Auszug.
***

Durchbruch im Glyphosat-Streit?Anleger stürzen sich auf Bayer-Papiere

In den USA könnte dem Chemiekonzern Bayer der langersehnte Befreiungsschlag beim Thema Glyphosat gelingen. Die US-Regierung empfiehlt dem Supreme Court, sich auf ein Berufungsverfahren einzulassen. Noch immer sind Zehntausende Klagen offen.
Anleger schöpfen nach positiven Signalen aus den USA wieder Hoffnung bei der seit Jahren gebeutelten Bayer-Aktie. Die US-Regierung hat dem Obersten Gerichtshof des Landes empfohlen, ein Berufungsverfahren des Pharma- und Agrarkonzerns anzunehmen. Die Unterstützung durch den Solicitor General, den Vertreter der Regierung vor dem Supreme Court, gilt als entscheidender Schritt für Bayer, um Tausende Klagen abzuwenden. An der Börse sorgte die Nachricht für einen Kurssprung. Die Bayer-Aktie legte zeitweise um fast 15 Prozent auf 35 Euro zu und war damit so teuer wie seit fast zwei Jahren nicht mehr. "Die Entscheidung ist ein wichtiger Meilenstein für Bayer auf dem Weg, die Glyphosat-Risiken zu reduzieren", sagte Fondsmanager Markus Manns von Union Investment.

***

[Seitenbilder und ausgelesener Text]
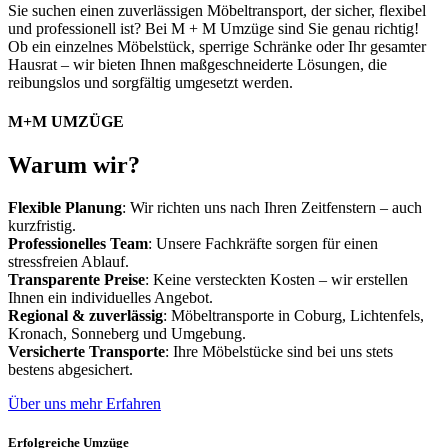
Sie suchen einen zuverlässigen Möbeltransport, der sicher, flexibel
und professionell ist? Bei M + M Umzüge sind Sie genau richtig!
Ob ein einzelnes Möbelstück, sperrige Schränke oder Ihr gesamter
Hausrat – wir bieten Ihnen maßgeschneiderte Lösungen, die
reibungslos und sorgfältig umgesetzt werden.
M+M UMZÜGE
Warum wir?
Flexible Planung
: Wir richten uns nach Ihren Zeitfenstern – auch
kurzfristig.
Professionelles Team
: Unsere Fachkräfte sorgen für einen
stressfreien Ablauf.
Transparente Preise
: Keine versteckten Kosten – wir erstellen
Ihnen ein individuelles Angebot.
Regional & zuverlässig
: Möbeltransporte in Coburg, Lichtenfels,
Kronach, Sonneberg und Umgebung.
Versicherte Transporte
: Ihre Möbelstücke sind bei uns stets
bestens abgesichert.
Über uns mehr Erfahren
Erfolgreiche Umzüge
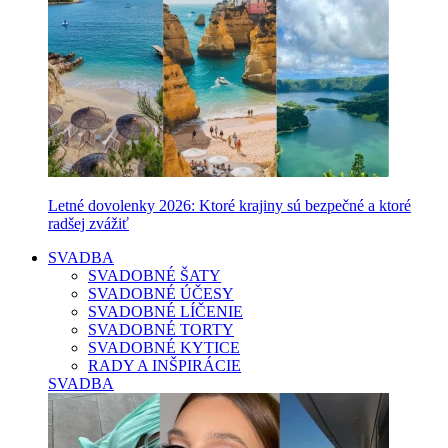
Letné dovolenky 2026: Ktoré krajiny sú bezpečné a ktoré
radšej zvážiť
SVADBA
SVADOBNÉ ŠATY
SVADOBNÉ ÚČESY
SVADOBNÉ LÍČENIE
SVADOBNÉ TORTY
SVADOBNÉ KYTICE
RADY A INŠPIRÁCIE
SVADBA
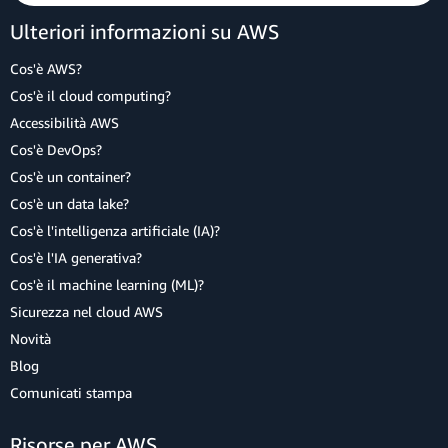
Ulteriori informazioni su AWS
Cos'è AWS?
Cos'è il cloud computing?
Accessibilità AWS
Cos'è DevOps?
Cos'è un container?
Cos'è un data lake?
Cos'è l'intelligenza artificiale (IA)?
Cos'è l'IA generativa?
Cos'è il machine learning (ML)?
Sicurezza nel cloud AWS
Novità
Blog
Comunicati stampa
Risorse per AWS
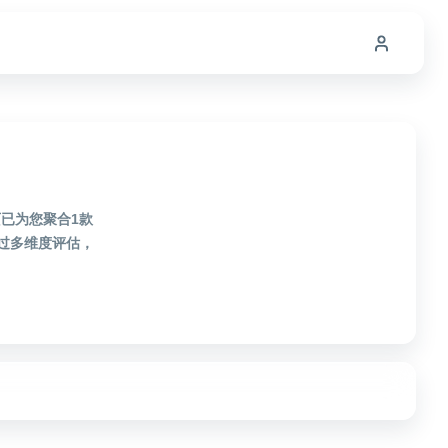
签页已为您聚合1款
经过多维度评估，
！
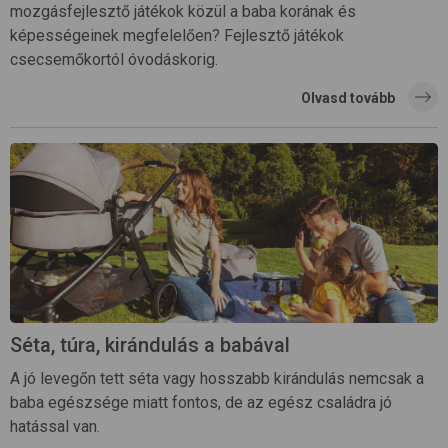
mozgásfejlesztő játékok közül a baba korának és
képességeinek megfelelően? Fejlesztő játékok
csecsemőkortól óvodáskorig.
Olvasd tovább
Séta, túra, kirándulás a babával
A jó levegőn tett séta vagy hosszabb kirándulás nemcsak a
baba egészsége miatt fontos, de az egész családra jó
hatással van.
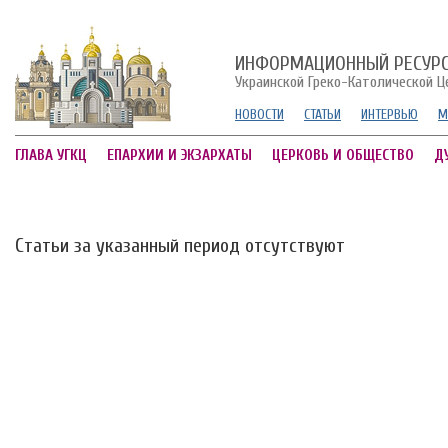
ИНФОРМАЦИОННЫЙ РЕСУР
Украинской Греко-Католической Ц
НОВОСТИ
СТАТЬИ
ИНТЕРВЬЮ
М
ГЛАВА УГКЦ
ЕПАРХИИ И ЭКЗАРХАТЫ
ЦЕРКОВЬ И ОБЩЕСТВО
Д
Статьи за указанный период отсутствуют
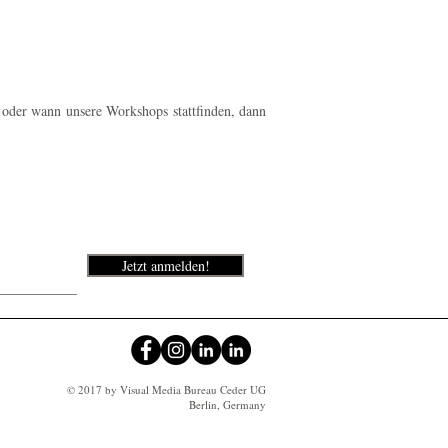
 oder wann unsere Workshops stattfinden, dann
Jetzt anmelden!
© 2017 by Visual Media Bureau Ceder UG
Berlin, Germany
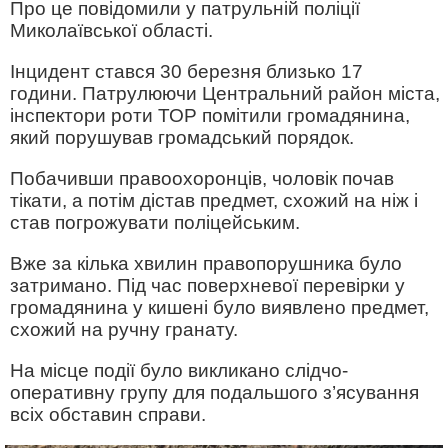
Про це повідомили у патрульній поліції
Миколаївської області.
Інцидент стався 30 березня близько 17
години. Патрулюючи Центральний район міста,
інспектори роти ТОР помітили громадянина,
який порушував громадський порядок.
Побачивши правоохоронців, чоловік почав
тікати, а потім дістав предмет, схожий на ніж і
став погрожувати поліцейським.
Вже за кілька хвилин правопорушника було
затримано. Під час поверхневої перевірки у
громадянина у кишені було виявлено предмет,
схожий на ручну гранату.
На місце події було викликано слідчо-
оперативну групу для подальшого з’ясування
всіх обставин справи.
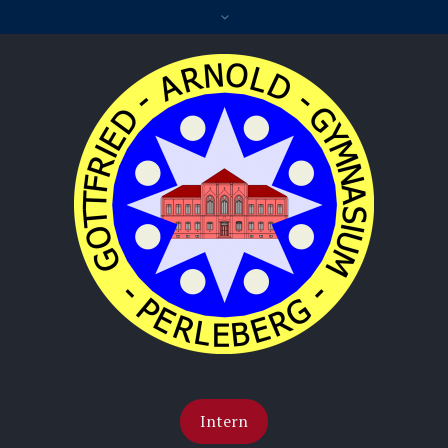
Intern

***

Aufgabenstellung.
(a) Schreib aus dem Text über Bayer und Glyphosat den Teil neu, der mit den Wörtern "Anleger schöpfen nach" anfängt und mit "von Union Investment." aufhört. Setz dabei überall "Aktie von Bayer" statt "Bayer-Aktie" ein.
(b) Übersetze diesen Satz aus dem Text über Bayer und Glyphosat ins Englische: "An der Börse sorgte die Nachricht für einen Kurssprung."

Antworten je Aufgabe.
(a)
Anleger schöpfen nach positiven Signalen aus den USA wieder Hoffnung bei der seit Jahren gebeutelten Aktie von Bayer. Die US-Regierung hat dem Obersten Gerichtshof des Landes empfohlen, ein Berufungsverfahren des Pharma- und Agrarkonzerns anzunehmen. Die Unterstützung durch den Solicitor General, den Vertreter der Regierung vor dem Supreme Court, gilt als entscheidender Schritt für Bayer, um Tausende Klagen abzuwenden. An der Börse sorgte die Nachricht für einen Kurssprung. Die Aktie von Bayer legte zeitweise um fast 15 Prozent auf 35 Euro zu und war damit so teuer wie seit fast zwei Jahren nicht mehr. "Die Entscheidung ist ein wichtiger Meilenstein für Bayer auf dem Weg, die Glyphosat-Risiken zu reduzieren", sagte Fondsmanager Markus Manns von Union Investment.

(b) On the stock market, the news caused the share price to jump.